# PROBLEM DESCRIPTION:
Rewrite all of the data below, substituting "heading" for each occurrence of "subtitle" and keeping everything else the same.

## Begin INPUT DATA

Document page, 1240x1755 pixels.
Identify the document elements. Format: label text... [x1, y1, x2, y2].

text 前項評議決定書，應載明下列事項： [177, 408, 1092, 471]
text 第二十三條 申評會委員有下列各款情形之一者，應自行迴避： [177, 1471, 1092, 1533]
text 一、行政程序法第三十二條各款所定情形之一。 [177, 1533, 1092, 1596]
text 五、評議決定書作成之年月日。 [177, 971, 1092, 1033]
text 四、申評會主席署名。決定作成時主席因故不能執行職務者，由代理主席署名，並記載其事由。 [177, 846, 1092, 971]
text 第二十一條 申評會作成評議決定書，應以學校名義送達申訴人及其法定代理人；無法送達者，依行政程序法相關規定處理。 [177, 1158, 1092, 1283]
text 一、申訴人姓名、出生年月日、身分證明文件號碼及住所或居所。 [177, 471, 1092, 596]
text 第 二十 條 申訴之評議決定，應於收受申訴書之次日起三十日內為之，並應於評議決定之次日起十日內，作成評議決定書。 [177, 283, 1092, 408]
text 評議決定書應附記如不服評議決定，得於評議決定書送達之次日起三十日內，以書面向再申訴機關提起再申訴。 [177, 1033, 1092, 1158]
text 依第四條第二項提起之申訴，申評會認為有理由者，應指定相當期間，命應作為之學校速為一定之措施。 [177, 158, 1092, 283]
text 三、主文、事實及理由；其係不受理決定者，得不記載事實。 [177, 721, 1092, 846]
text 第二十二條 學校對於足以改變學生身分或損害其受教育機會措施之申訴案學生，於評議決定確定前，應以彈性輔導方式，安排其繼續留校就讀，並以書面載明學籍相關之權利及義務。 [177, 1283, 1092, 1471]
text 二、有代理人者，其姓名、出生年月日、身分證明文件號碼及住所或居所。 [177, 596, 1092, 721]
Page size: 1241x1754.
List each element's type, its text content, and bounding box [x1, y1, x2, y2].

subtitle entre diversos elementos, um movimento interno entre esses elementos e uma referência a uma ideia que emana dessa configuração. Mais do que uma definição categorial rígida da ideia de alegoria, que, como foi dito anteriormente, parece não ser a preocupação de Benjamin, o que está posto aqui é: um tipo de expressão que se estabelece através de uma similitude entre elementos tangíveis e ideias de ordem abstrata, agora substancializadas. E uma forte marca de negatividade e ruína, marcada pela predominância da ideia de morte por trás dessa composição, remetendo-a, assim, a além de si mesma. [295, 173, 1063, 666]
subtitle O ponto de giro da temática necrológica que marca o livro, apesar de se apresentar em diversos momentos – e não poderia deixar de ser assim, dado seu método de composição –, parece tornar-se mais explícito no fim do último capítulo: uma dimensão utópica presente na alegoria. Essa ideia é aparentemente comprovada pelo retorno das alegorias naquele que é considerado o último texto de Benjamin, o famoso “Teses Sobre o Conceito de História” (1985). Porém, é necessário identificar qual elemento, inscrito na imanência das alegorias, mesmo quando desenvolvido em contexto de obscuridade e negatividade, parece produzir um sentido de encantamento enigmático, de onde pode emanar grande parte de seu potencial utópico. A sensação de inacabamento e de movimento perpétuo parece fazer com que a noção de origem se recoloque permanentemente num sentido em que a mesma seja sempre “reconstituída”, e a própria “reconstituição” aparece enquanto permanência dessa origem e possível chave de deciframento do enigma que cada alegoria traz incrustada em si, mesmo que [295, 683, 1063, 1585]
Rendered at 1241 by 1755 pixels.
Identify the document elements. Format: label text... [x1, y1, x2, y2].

## End INPUT DATA

# RESULT OF THE TASK:
Document page, 1240x1755 pixels.
Identify the document elements. Format: label text... [x1, y1, x2, y2].

text 前項評議決定書，應載明下列事項： [177, 408, 1092, 471]
text 第二十三條 申評會委員有下列各款情形之一者，應自行迴避： [177, 1471, 1092, 1533]
text 一、行政程序法第三十二條各款所定情形之一。 [177, 1533, 1092, 1596]
text 五、評議決定書作成之年月日。 [177, 971, 1092, 1033]
text 四、申評會主席署名。決定作成時主席因故不能執行職務者，由代理主席署名，並記載其事由。 [177, 846, 1092, 971]
text 第二十一條 申評會作成評議決定書，應以學校名義送達申訴人及其法定代理人；無法送達者，依行政程序法相關規定處理。 [177, 1158, 1092, 1283]
text 一、申訴人姓名、出生年月日、身分證明文件號碼及住所或居所。 [177, 471, 1092, 596]
text 第 二十 條 申訴之評議決定，應於收受申訴書之次日起三十日內為之，並應於評議決定之次日起十日內，作成評議決定書。 [177, 283, 1092, 408]
text 評議決定書應附記如不服評議決定，得於評議決定書送達之次日起三十日內，以書面向再申訴機關提起再申訴。 [177, 1033, 1092, 1158]
text 依第四條第二項提起之申訴，申評會認為有理由者，應指定相當期間，命應作為之學校速為一定之措施。 [177, 158, 1092, 283]
text 三、主文、事實及理由；其係不受理決定者，得不記載事實。 [177, 721, 1092, 846]
text 第二十二條 學校對於足以改變學生身分或損害其受教育機會措施之申訴案學生，於評議決定確定前，應以彈性輔導方式，安排其繼續留校就讀，並以書面載明學籍相關之權利及義務。 [177, 1283, 1092, 1471]
text 二、有代理人者，其姓名、出生年月日、身分證明文件號碼及住所或居所。 [177, 596, 1092, 721]
Page size: 1241x1754.
List each element's type, its text content, and bounding box [x1, y1, x2, y2].

heading entre diversos elementos, um movimento interno entre esses elementos e uma referência a uma ideia que emana dessa configuração. Mais do que uma definição categorial rígida da ideia de alegoria, que, como foi dito anteriormente, parece não ser a preocupação de Benjamin, o que está posto aqui é: um tipo de expressão que se estabelece através de uma similitude entre elementos tangíveis e ideias de ordem abstrata, agora substancializadas. E uma forte marca de negatividade e ruína, marcada pela predominância da ideia de morte por trás dessa composição, remetendo-a, assim, a além de si mesma. [295, 173, 1063, 666]
heading O ponto de giro da temática necrológica que marca o livro, apesar de se apresentar em diversos momentos – e não poderia deixar de ser assim, dado seu método de composição –, parece tornar-se mais explícito no fim do último capítulo: uma dimensão utópica presente na alegoria. Essa ideia é aparentemente comprovada pelo retorno das alegorias naquele que é considerado o último texto de Benjamin, o famoso “Teses Sobre o Conceito de História” (1985). Porém, é necessário identificar qual elemento, inscrito na imanência das alegorias, mesmo quando desenvolvido em contexto de obscuridade e negatividade, parece produzir um sentido de encantamento enigmático, de onde pode emanar grande parte de seu potencial utópico. A sensação de inacabamento e de movimento perpétuo parece fazer com que a noção de origem se recoloque permanentemente num sentido em que a mesma seja sempre “reconstituída”, e a própria “reconstituição” aparece enquanto permanência dessa origem e possível chave de deciframento do enigma que cada alegoria traz incrustada em si, mesmo que [295, 683, 1063, 1585]
Rendered at 1241 by 1755 pixels.
Identify the document elements. Format: label text... [x1, y1, x2, y2].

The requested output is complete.